A l’aube, un vent léger, venu du Nord, a secoué la poussière des dattiers qui reverdissent dans la vallée, autour du ksar d’ocre.

En des transparences vertes, le jour se lève. Les tirailleurs passent, s’en allant vers le lit de l’oued où quelques palmiers et des lauriers-roses poussent dans des filons de toub sanguine.

En tenue de toile blanche, avec leurs cuivres où le soleil levant allume des étincelles d’or et l’attirail plus sévère de la nouba arabe, les musiciens vont s’exercer, éveiller jusqu’à neuf heures les échos de la vallée morte de notes éclatantes de clairons, de notes plaintives et nasillardes de rhaïta, de martèlements sourds de tambours.

Ils traversent le village, et la gloire de l’heure matinale met un sourire sur leurs visages bruns aux dents blanches, une caresse sur leurs cous musclés et nus.

D’un geste sec, mécanique, tous les bras lèvent ensemble les cuivres, et une musique alerte, d’une gaieté insouciante, éclate.

Tout à coup, surgissant d’un trou d’ombre, comme un pantin noir, Mériéma paraît.
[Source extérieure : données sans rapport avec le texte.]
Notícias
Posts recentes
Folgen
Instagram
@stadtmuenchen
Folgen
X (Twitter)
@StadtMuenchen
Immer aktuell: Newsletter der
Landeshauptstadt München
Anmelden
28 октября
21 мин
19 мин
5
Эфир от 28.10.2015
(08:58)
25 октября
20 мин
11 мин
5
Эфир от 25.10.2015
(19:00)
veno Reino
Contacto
On l’a affublée d’une gandoura en loques et d’un vieux chapeau de femme, en paille, aux rubans bleus passés.

Précédant la troupe des tirailleurs qui rient, elle danse, elle saute, avec de petits cris de singe énervé. Peu à peu, accélérant ses mouvements, avec des déhanchements frénétiques, elle lacère sa gandoura et continue à danser, nue, avec seulement son chapeau, retenu par une ficelle.
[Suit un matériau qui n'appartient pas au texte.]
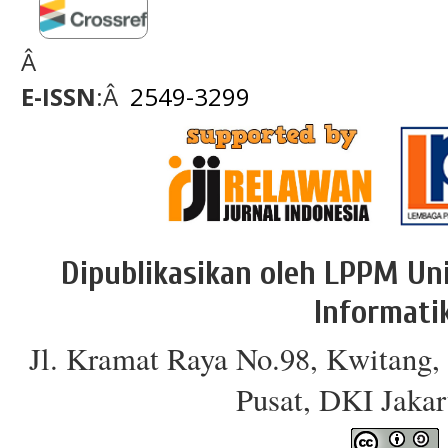
Â
E-ISSN
:Â
2549-3299
Dipublikasikan oleh LPPM Uni
Informati
Jl. Kramat Raya No.98, Kwitang, 
Pusat, DKI Jakar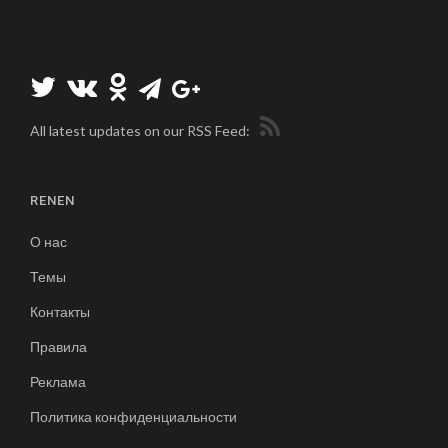
All latest updates on our RSS Feed:
RENEN
О нас
Темы
Контакты
Правила
Реклама
Политика конфиденциальности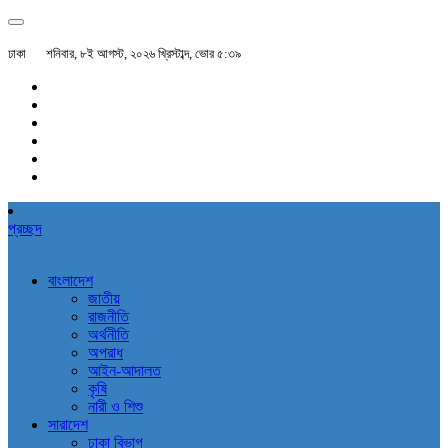
ঢাকা
শনিবার, ৮ই আগস্ট, ২০২৬ খ্রিস্টাব্দ, ভোর ৫:৩৯
প্রচ্ছদ
বাংলাদেশ
জাতীয়
রাজনীতি
অর্থনীতি
অপরাধ
আইন-আদালত
কৃষি
নারী ও শিশু
সারাদেশ
ঢাকা বিভাগ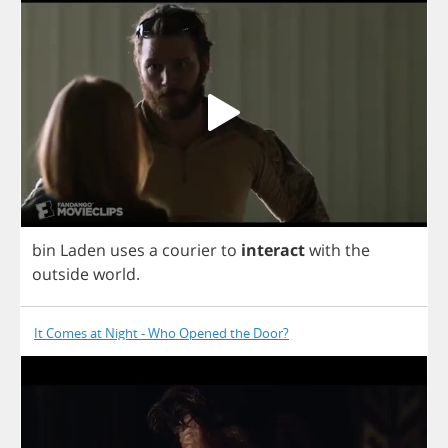
bin
Laden
uses
a
courier
to
interact
with
the
outside
world
.
It Comes at Night - Who Opened the Door?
Jusqu’aux carrières de toub, Mériéma accompagne la musique des tirailleurs qui s’en viennent dans la joie du matin sans nuages.


… Un jour de calme sur le désert silencieux, sur le village. Une légère buée blanche embrume le ciel que traversent des vols rapides d’oiseaux migrateurs. Dans le lit de l’oued, parmi les dalles noires, sous les frondaisons aiguës des dattiers bleus, Mériéma est assise.

Avec des oripeaux multicolores ramassés dans les rues, elle a orné les buissons, comme pour quelque cérémonie étrange d’un culte fétichiste.

En cadence, ses longs bras maigres et noueux élevés au-dessus de sa tête, elle frappe sur un vieux bidon en guise de tambourin.

Elle chante, sur un air monotone, d’une voix aigre de fausset, une inintelligible mélopée.

Une fumée âcre monte en spirales grises d’un petit brasier de crottes de chameau que la folle a allumé devant les arbres.

Pourtant, la terre répand une fade odeur de charnier, des ossements y traînent, une grande mare de sang s’irise, putréfiée… ce lieu sert d’abattoir.

Mais Mériéma ne voit pas la tuerie lamentable, les porcs immondes qui viennent retourner de leurs groins avides les débris saignants, lécher le sang coagulé. Elle ne sent pas l’affreuse odeur de mort. Elle prie, elle psalmodie, elle pleure, retranchée à jamais de la communion des êtres, plongée dans la solitude lugubre de son âme obscurcie.


… J’ai rencontré Mériéma, pour la dernière fois, un soir de départ. Il était très tard ; la lune décroissante se levait, blafarde, comme furtive, sur la plaine bleue. Et Mériéma dansait, toute nue et toute noire, seule sur une dune basse.